Windows 10 Mobileは死んだ!?新機能や新製品の投入はしない模様

MicrosoftのWindows and Devices Group 副社長を務めるJoe Belfiore氏が自身のTwitterアカウントにて同社のスマートフォン(スマホ)など向けプラットフォーム「Windows 10 Mobile」について“今後は新たな機能の追加や新製品へはリリースしない”と投稿しています。

同社では先日、AndroidやiPhone向けのWebブラウザー「Microsoft Edge」のプレビュー版をリリースしており、同氏はWindows搭載のパソコン(PC)を使っている人の多くがすでにAndroidやiPhoneを使っていると説明。

また同氏は自身もユーザーとしてAndroidに乗り換えたとし、今後はこれらのiPhoneなどのiOSやAndroidとWindows PCとのエコシステムを拡充していくとのこと。なお、今後も主に企業向けなどとして不具合修正やセキュリティーパッチの提供などのWindows 10 Mobieのサポートは継続していくとしています。

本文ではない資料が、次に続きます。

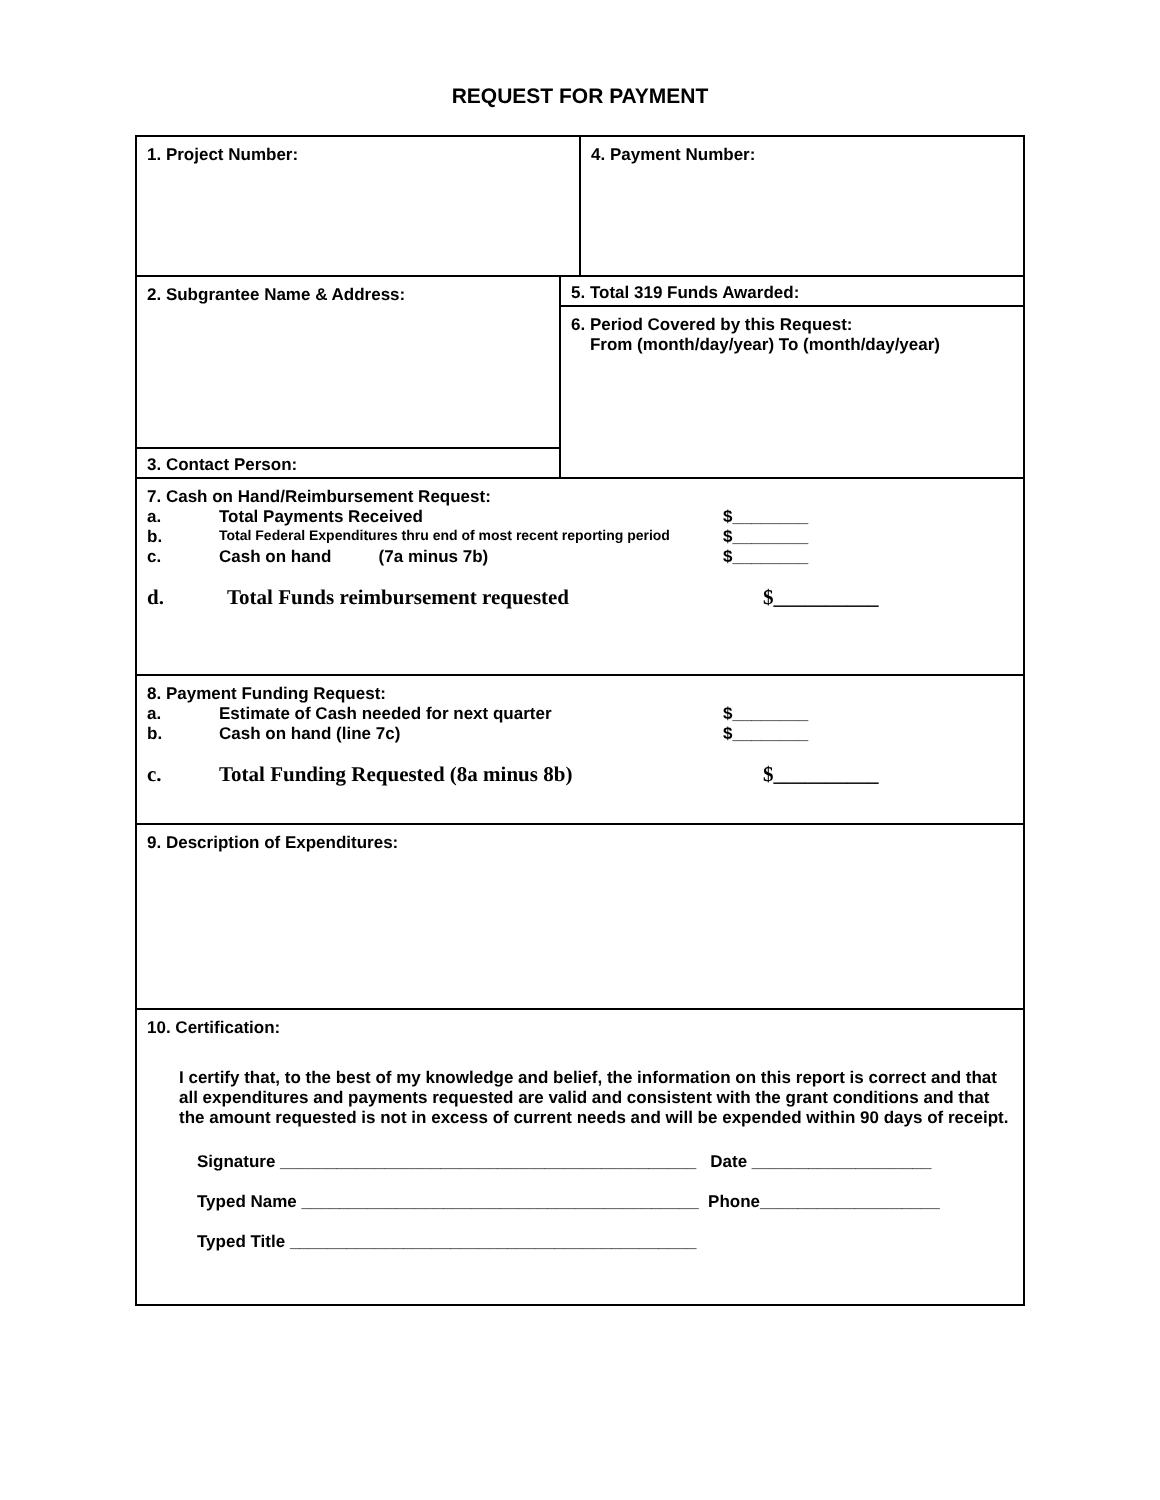REQUEST FOR PAYMENT
1. Project Number: 4. Payment Number:
2. Subgrantee Name & Address:
3. Contact Person:
5. Total 319 Funds Awarded:
6. Period Covered by this Request:
From (month/day/year) To (month/day/year)
7. Cash on Hand/Reimbursement Request:
a. Total Payments Received $________
b. Total Federal Expenditures thru end of most recent reporting period $________
c. Cash on hand (7a minus 7b) $________
d. Total Funds reimbursement requested $__________
8. Payment Funding Request:
a. Estimate of Cash needed for next quarter $________
b. Cash on hand (line 7c) $________
c. Total Funding Requested (8a minus 8b) $__________
9. Description of Expenditures:
10. Certification:
I certify that, to the best of my knowledge and belief, the information on this report is correct and that all expenditures and payments requested are valid and consistent with the grant conditions and that the amount requested is not in excess of current needs and will be expended within 90 days of receipt.
Signature ____________________________________________ Date ___________________
Typed Name __________________________________________ Phone___________________
Typed Title ___________________________________________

Microsoftではスマホなどのモバイル市場においてプラットフォームの立ち上げに失敗し、直近では2015年の暮れにWindows Phoneから新しくPCなど向けの「Windows 10」とコアを共通化したWindows 10 Mobileを提供しています。

コアを共通化してユニバーサルアプリという仕組みを導入したとはいえ、ユーザーインターフェース(UI)などの問題からWindows 10 Mobile向けのアプリは増えず、その後もモバイル市場においてシェアの高いiPhoneなどのiOSやAndroidの牙城を崩せずにいました。

こうしたことはMicrosoftでも認識しており、なんとか主要なアプリだけでも揃えられないかと模索していましたが、結局うまく行かなかったようで、むしろ最近では著名アプリが撤退をするなどしており、Joe Belfiore氏も原因として「アプリの欠如」を挙げています。

こうした中で今回のWindows全体を率いる同氏が新機能や新製品のリリースはしないことを明らかにしたのは事実上の「Windows Phone」の終了を意味しているといっても過言ではないでしょう。

以前から独自スマホ「Surface Phone」やWindows 10コアの新たなモバイル向けOS「Andromeda」といったものの噂が絶えませんが、今回、Joe Belfiore氏だけでなく、少し前に明らかにされたMicrosoft共同創業者であるBill Gates氏もAndroidに乗り換えたことが話題となっており、少なくとも当面はMicrosoftから“Phone”が出ることはなさそうです。

一方で今年後半にはWindows 10のARMへの対応が行われ、Qualcomm製チップセット「Snapdragon 835」搭載のWindows製品が登場する予定で、スマホなどの電話とは違った形でのモバイル製品が投入される可能性はまだあると思われ、そういった意味ではまだ期待できるのではないかと思いたいところです。